- _YOUR ASSIGNMENT_: Take each line from the material below that includes the string "pitch" and copy it.

-------- SUPPLIED INFORMATION

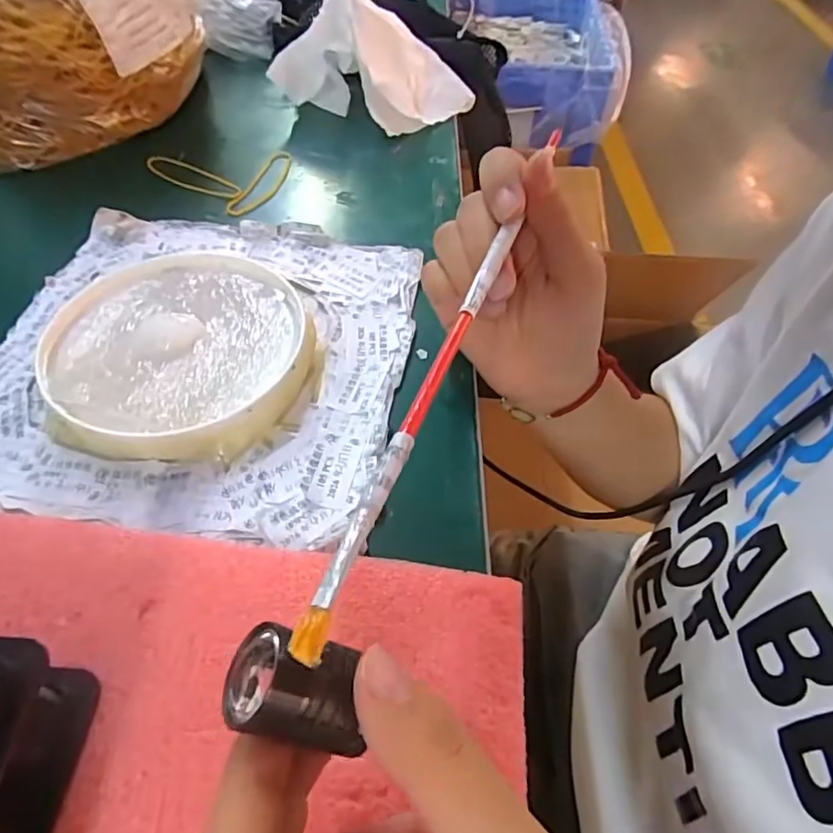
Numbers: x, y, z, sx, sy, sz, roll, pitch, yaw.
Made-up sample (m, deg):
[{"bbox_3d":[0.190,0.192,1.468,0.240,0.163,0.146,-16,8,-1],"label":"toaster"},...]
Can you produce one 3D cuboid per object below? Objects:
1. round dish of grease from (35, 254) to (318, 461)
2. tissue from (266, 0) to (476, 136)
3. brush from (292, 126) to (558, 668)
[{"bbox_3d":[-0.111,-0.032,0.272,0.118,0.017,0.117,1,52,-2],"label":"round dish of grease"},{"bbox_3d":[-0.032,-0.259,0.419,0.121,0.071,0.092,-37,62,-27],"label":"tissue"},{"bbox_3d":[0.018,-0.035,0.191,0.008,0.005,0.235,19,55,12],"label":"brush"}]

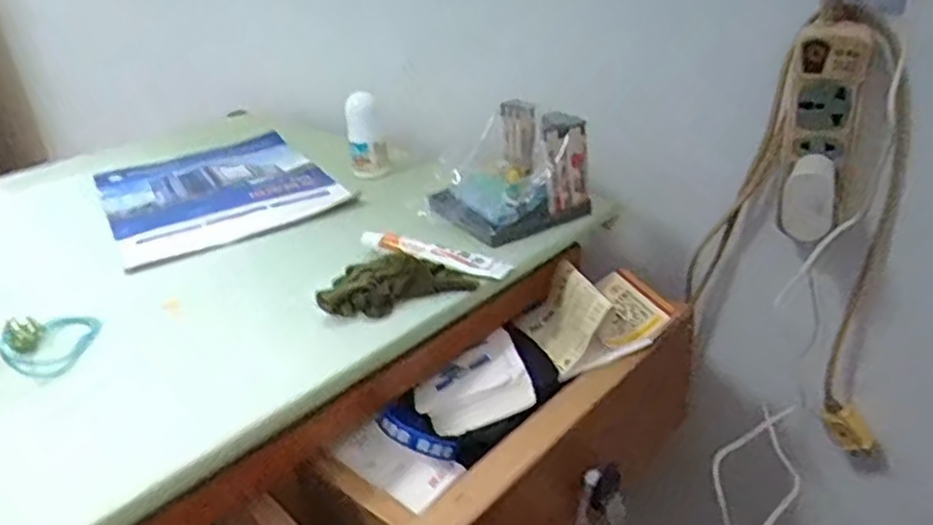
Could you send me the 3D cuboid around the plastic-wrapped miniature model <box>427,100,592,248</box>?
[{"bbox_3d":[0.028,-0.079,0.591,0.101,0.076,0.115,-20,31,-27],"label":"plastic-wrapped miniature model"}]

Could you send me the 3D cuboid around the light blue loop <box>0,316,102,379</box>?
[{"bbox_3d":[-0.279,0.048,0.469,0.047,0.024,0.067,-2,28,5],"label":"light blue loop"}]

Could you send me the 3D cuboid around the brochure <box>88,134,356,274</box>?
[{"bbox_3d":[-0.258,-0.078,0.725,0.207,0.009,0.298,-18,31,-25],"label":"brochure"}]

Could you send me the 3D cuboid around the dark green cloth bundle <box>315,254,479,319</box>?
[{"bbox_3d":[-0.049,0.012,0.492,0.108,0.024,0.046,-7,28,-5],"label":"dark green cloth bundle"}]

----------------
-------- SUPPLIED INFORMATION

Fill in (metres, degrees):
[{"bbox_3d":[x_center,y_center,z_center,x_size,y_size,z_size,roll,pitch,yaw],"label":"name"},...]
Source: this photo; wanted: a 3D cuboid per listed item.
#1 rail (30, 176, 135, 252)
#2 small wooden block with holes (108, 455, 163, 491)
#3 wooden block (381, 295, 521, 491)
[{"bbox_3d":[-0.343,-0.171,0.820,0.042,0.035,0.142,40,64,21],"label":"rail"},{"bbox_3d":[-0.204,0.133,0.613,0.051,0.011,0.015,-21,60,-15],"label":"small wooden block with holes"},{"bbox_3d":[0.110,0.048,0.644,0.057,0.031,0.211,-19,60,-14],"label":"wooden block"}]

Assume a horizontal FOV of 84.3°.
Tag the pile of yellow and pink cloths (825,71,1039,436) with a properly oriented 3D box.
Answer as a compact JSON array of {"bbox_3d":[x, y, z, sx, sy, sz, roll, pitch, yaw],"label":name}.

----------------

- _EXERCISE OUTPUT_:
Numbers: x, y, z, sx, sy, sz, roll, pitch, yaw.
[{"bbox_3d":[x_center,y_center,z_center,x_size,y_size,z_size,roll,pitch,yaw],"label":"name"},...]
Answer as a compact JSON array of {"bbox_3d":[x, y, z, sx, sy, sz, roll, pitch, yaw],"label":name}.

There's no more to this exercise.